Ayer me pasó algo que me hizo pensar
en todo esto. Fui a ver a un amigo, a un hermano de esos que hay
pocos, de los que siempre tienen la sonrisa presta, los brazos
abiertos y la palabra justa, aunque no sea esa la que quieres, pero
sí la que necesitas escuchar. Me recibió con palabras de reproche,
por toda la tristeza que estaba destilando las cosas que de mí iba
leyendo y, aunque fueron pocas y enseguida retomó la conversación
por derroteros más amables, su mirada me lo dijo todo: sentía
preocupación y cierta dosis de angustia por mí. Su mujer
(maravillosa persona, de las que tienen valores envidiables), se tuvo
que marchar, no si antes prometerme que la iba a escuchar en cuanto
tuviera la ocasión de poder hablar conmigo, y dejándome con la
espada de Damocles de la perorata que me espera, marchó. Y sé que
es de las que cumplen su palabra, así que no me cabe la duda de que
así será, y por ello solo puedo agradecerle el cariño que va
implícito en esta actitud, bañada de una preocupación por alguien
a quien, de este modo, le está demostrando un cariño que, como
receptor, no puedo más que agradecerle. Y todo esto me hizo tomar
consciencia de que hay días que escribo cosas tan terribles que lo
único que estoy consiguiendo es preocupar a los que bien me quieren.
Hasta ahora no me había dado cuenta de ello, supongo que por la
comparación entre lo que me digo para mis adentros y lo que dejo que
se vea, bastante más suave, menos cruento y más comedido.

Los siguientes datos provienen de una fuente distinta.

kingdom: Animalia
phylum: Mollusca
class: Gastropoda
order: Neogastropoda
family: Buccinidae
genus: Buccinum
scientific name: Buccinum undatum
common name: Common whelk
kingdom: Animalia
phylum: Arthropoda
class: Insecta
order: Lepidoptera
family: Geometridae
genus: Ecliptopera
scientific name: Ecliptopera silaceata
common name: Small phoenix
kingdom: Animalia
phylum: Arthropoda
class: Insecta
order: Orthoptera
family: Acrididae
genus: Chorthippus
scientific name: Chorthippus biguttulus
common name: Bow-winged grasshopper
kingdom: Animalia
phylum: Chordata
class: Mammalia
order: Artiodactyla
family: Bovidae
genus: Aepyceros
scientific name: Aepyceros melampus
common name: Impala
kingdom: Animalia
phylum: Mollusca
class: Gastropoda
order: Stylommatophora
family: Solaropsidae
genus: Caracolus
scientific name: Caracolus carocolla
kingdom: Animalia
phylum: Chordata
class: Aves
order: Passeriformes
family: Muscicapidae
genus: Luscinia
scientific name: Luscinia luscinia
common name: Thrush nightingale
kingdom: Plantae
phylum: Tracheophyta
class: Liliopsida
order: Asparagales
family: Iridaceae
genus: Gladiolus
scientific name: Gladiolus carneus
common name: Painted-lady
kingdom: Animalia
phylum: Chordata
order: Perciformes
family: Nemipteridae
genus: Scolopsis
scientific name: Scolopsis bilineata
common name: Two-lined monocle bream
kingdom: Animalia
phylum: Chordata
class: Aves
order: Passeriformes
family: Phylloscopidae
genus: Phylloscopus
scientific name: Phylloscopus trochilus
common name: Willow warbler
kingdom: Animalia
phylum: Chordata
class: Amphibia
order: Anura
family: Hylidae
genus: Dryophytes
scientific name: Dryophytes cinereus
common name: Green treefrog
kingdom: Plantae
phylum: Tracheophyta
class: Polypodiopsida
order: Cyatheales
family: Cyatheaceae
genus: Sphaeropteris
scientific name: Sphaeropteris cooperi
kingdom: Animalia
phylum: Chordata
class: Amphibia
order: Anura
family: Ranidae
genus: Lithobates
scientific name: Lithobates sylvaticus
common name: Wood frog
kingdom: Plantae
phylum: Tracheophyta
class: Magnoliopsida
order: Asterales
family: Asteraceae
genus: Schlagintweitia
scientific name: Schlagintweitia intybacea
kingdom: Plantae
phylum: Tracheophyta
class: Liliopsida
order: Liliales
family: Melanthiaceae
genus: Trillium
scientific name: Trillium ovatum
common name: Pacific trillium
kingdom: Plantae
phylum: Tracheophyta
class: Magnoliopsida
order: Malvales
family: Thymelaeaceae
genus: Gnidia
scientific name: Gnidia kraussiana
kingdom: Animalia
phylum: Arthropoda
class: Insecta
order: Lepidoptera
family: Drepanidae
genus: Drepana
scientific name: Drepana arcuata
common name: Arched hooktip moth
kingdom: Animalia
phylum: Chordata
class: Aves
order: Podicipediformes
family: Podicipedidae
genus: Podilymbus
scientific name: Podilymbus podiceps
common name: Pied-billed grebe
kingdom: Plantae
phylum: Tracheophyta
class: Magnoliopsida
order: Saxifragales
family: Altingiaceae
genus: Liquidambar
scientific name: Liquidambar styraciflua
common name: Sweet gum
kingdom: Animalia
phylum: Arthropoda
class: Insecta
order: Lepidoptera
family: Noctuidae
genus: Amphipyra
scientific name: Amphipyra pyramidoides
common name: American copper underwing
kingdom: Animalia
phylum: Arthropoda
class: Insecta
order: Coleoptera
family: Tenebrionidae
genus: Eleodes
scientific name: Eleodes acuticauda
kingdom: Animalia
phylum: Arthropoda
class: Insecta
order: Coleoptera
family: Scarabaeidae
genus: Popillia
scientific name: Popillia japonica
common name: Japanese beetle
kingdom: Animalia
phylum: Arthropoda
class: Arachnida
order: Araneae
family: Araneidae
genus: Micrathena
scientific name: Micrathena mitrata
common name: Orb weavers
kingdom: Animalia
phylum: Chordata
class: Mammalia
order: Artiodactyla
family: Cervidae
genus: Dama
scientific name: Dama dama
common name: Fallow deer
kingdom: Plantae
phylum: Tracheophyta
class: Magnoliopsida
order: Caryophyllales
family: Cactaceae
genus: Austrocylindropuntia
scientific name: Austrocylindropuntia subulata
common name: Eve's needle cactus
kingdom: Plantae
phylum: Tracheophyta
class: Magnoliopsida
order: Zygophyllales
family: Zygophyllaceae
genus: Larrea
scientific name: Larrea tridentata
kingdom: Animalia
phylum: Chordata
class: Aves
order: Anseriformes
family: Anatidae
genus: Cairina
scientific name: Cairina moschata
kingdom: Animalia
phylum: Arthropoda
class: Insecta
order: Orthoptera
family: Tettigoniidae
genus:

Creo que procede pedir una disculpa a
todos los que estoy preocupando con mi comportamiento y aislamiento,
pero es realmente me sale así. Un corazón no se muere cuando deja
de latir, si no cuando ha perdido el motivo por el que latir. Y
resulta tremendamente duro asomarse cada día al espacio de sus ojos,
sin llegar a verlos; acampar fuera de la patria de su piel, que es la
única tierra que conozco como mía, mientras espero a ver su imagen
reflejada en el espejo, situándose junto a mí. Y es que resulta
doloroso ser apátrida mientras añoras volver al olor, al calor, a
las miradas cómplices y las sonrisas que hacen que salga el sol. El
sábado hice algo estúpido, por lo que luego me disculpé, motivado
solo por lo que me provocó el ver a mi hija llorando conmigo por lo
que ambos la echábamos de menos, y su angustia por ver a su padre
llorar desconsoladamente, como si fuera un niño, algo a lo que no
está acostumbrada. Y es que todo lo que ahora mismo estoy haciendo
es provocar dolor y sufrimiento a mis seres queridos. Es por todo
esto que quiero pediros disculpas, y prometer que algún día, os lo
devolveré, aunque esta sensación siempre me acompañe, porque si
algo tengo claro es que tengo que enseñarme a vivir con ello, ya que
desterrarlo o superarlo es del todo imposible, enterrado en una
eterna melancolía y la terrible añoranza del ser amado, que voy a
llevar en mi alma hasta el día en que muera.